The regulator’s chair Tony Hazell has written to Nursing Times to “clarify its position on this issue” after a House of Lords debate in December in which “there were a number of references to the NMC and its perceived support for a system of mandatory regulation”.
NMC chief executive Dickon Weir-Hughes was quoted in the Times last September as having saidhospital wards could face a “ghastly national disaster” because of a growing number of unregulated HCAs.

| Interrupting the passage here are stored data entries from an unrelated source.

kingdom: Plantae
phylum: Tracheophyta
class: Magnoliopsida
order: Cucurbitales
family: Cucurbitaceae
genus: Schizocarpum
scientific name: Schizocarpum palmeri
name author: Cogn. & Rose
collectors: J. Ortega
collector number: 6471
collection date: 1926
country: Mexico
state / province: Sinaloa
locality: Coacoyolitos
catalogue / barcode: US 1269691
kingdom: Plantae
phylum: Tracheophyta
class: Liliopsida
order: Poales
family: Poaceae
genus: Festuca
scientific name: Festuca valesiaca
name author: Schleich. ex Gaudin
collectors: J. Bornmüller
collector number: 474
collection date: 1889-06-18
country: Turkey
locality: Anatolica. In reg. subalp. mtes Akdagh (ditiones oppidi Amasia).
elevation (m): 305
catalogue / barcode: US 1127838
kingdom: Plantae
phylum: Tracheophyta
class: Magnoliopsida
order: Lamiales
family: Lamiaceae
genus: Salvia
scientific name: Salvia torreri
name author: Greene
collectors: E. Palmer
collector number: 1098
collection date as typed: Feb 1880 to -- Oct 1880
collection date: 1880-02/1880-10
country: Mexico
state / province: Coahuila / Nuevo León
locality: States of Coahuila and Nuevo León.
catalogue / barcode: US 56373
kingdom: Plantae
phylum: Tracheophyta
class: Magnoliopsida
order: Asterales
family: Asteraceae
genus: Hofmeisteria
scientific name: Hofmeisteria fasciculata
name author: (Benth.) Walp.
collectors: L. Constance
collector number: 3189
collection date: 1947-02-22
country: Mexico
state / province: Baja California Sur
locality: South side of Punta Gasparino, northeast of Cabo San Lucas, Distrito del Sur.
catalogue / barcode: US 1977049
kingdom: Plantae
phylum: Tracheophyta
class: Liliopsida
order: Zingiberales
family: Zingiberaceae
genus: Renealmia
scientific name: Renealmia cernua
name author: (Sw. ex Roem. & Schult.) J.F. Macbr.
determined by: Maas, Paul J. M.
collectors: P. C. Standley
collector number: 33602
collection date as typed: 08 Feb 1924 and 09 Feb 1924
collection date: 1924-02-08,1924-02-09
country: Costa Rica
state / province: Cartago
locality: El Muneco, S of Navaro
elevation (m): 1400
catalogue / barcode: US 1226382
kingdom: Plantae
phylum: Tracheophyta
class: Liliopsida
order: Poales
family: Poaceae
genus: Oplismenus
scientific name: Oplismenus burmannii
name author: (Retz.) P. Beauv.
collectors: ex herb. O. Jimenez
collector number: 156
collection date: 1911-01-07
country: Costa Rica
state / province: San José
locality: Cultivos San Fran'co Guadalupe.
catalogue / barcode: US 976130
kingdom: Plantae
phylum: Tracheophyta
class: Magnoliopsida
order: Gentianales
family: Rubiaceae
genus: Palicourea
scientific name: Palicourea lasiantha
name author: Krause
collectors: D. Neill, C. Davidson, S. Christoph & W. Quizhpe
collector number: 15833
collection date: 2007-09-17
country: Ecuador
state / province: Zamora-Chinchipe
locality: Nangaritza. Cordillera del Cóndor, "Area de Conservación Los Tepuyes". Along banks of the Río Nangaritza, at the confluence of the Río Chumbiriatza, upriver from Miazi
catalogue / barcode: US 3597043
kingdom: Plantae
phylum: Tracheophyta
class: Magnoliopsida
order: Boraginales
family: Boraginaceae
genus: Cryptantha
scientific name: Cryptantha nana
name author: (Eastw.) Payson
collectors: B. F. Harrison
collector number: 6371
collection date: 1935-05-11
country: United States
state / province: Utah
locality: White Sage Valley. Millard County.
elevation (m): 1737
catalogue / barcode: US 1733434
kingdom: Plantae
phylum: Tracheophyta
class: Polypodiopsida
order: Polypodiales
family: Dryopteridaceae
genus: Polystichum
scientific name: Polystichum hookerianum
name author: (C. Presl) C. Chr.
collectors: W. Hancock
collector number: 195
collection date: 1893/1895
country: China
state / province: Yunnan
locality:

But in the letter (see attached, right) Professor Hazell said: “The council has discussed this matter on a number of occasions and has acknowledged the importance of enhanced protection for patients. However, to date there has been no formal policy decision by the council regarding the nature of any proposed regulation.”
He described the government’s announcement in November that a code of conduct and common training standards for HCAs would be developed as a “definite step in the right direction” and that it wanted to help develop voluntary regulation as “an effective mechanism for public protection”.
An NMC spokeswoman said: “Whilst we support the concept of regulation in the interests of patient and public safety, we want to make it clear that the NMC’s governing council has never formally agreed that mandatory regulation of healthcare support workers was the only way to strengthen public protection.”